Beamish began to organise for the WSPU at Battersea London as well as in the East End where she attacked a pillarbox. On 19 March 1913, Trevethan, a mansion house in Egham, Surrey (whose owner Lady White was out of the country) was ruined in an arson attack and fire, and messages were found in the garden referring to suffragette slogans, including "Stop torturing our comrades in prison" and "Votes for Women".

Beamish was said by a local policeman to be one of two women cycling very fast, without lights, at one a.m. She was identified under the pseudonym 'Phyllis Brady'. Less than a month later, she was setting fire to Sanderstead station but she was not caught. "Phyllis Brady" (i.e. Beamish was with Elsie Duval when both were arrested in Mitcham, with paraffin and other inflammables in suitcases. Beamish was sentenced to six weeks in Holloway prison.

Beamish went on hunger strike and she was force fed. She and Elsie Duval were the first to be released on 28 April 1913 under the Prisoners (Temporary Discharge for Ill Health) Act 1913, which became known as the 'Cat and Mouse' Act. This allowed prisoners who may be at risk of dying from hunger strike to be released on licence to recover and they would then be re-arrested to complete their sentence. Beamish went to the Regents Park area of London and continued militant activities. The WSPU HQ was asked about the whereabouts of the three released under the Act by the Daily Mirror.
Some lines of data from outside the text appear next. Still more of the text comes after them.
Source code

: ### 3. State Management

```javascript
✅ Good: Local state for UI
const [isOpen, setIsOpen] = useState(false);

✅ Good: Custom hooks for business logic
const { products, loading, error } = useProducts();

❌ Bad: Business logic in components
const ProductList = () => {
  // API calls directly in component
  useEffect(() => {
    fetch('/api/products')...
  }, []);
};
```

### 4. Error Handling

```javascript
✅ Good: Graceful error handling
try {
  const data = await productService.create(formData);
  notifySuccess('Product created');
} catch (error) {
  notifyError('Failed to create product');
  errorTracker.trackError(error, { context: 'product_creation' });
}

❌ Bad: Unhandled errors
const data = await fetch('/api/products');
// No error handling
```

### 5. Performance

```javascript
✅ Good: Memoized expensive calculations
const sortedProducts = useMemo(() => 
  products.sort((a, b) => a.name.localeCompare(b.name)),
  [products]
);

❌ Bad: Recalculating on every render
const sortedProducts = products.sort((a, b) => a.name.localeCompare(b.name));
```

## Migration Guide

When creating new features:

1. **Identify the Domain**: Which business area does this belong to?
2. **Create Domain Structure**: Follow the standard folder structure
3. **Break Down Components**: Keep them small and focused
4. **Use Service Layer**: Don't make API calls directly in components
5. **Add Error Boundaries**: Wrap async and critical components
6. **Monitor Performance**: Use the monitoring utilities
A WSPU spokeswoman talked about the cat being away and the mice able to play, and she explained their intention to make this Act as "ridiculous as anything the Government has done to frustrate our movement". She threatened that the suffragettes had plans "of which they little dream."

Dr Flora Murray wrote to the Glasgow Herald that she had carried out urine tests on Kitty Marion and Beamish during their hunger strike, and found high levels of a hypnotic drug bromide which was used as a muscle relaxant (to prevent vomiting during force feeding) which the doctor said "could only be harmful", and that as Beamish was preparing her defence for the trial, she may have tried to obtain an emetic to make herself vomit the hypnotic drugs.

A surveillance image of Olive Beamish (Phyllis Brady), taken in Holloway prison in 1913, is in the London Museum archive.

== Later life ==
During the First World War, Beamish was a social organiser based in Hoxton. She then ran her own typing agency business and was the vice president of the Association of Women Clerks and Secretaries. In 1928, Beamish spoke at an open meeting of the Women's Freedom League, arguing that the political enfranchisement of women would help to improve working conditions for women clerks. (The Offices Regulation Bill proposed to improve working conditions had failed to progress in parliament.) Beamish was active in the trade union movement for more than 50 years and was a member of the Sudbury and Woodbridge Labour Party when she retired.

Beamish was a member of the Communist Party from 1926-29 , later joining the Labour Party and becoming Secretary of the Chelmsford Labour Party . Beamish supported the Republican faction in the Spanish Civil War . In 1926, Beamish was living in Billericay, Essex and then moved to Suffolk .

Beamish died in Stowmarket in 1978, aged 87.